La reprise des activités hospitalières, n’a vraisemblablement pas été facile pour les médecins revenants d’une grève qui a duré 08 mois. « Ce gel ne se fait malheureusement pas sans douleur dans certains services, ou les résidents subissent quotidiennement menaces et intimidations en tout genre, allant parfois jusqu’à de véritables représailles éhontés et mesquins » a signalé le CAMRA. Les « DEMSistes » aussi subissent leur part « d’agacement ». « Depuis la première  semaine, les médecins résidents candidats à l’examen de fin de spécialisation (DEMS) sont contraint de passer un examen dans des conditions ne répondant à aucune norme de par le délai accordé entre l’annonce de la date des examens et leurs début, et par le fait qu’ils ne bénéficieront d’aucune session de rattrapage ! » s’exclament les résidents dans leur communiqué.

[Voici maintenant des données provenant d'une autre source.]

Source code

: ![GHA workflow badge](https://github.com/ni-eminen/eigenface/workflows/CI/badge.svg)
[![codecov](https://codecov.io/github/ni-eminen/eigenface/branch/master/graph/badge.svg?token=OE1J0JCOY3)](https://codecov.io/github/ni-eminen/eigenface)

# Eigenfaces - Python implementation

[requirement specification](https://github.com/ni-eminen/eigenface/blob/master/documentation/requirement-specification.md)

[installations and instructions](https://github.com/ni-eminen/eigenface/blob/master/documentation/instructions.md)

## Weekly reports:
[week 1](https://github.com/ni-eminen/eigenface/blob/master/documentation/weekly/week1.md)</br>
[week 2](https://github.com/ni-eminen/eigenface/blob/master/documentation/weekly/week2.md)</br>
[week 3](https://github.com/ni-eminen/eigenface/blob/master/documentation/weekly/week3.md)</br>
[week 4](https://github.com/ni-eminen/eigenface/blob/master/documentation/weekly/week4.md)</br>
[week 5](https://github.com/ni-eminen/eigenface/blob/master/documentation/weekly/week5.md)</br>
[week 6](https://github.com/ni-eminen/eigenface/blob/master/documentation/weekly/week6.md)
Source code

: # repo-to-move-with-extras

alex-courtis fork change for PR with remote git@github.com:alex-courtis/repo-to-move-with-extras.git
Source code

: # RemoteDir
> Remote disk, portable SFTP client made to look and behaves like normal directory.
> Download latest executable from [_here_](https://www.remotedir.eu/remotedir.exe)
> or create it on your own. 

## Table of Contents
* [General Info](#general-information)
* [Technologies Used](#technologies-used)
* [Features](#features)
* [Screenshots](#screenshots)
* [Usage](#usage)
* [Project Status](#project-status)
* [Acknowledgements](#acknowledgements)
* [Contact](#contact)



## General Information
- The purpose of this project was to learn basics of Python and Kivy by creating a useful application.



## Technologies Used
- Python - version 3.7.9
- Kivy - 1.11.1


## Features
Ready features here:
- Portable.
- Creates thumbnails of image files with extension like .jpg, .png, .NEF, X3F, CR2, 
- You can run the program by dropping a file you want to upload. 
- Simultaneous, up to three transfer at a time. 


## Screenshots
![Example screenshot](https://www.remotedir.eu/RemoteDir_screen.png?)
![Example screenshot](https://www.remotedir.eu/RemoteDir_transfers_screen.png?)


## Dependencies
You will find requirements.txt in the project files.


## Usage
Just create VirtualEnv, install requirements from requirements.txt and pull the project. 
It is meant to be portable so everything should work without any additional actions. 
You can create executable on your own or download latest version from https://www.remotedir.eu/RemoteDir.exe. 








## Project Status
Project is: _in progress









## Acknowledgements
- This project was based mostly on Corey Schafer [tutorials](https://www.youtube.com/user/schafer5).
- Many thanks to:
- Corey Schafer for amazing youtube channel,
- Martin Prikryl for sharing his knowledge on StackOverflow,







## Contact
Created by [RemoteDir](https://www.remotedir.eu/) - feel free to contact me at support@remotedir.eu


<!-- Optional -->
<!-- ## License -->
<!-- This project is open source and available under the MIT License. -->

Par ailleurs, les protestataires ont assuré que depuis le gel de la grève, les médecins résidents n’ont absolument aucune nouvelle ni n’ont reçu de contact de la part de la tutelle, malgré les nombreuses demandes d’audiences formulées et réceptionnées par le ministère.

D’après des déclarations du CAMRA à Maghreb Emergent, le gel de la grève n’est qu’un  geste d’apaisement pour témoigner de la volonté des médecins de reprendre le dialogue avec le ministère de la Santé.

Enfin, les médecins revendiquent, principalement, la réforme du service civil qui prévoit leur affectation vers différents établissements de santé, une fois leurs études de spécialisation achevées. Les résidents souhaitent avoir la possibilité de choisir les régions vers lesquelles ils sont affectés.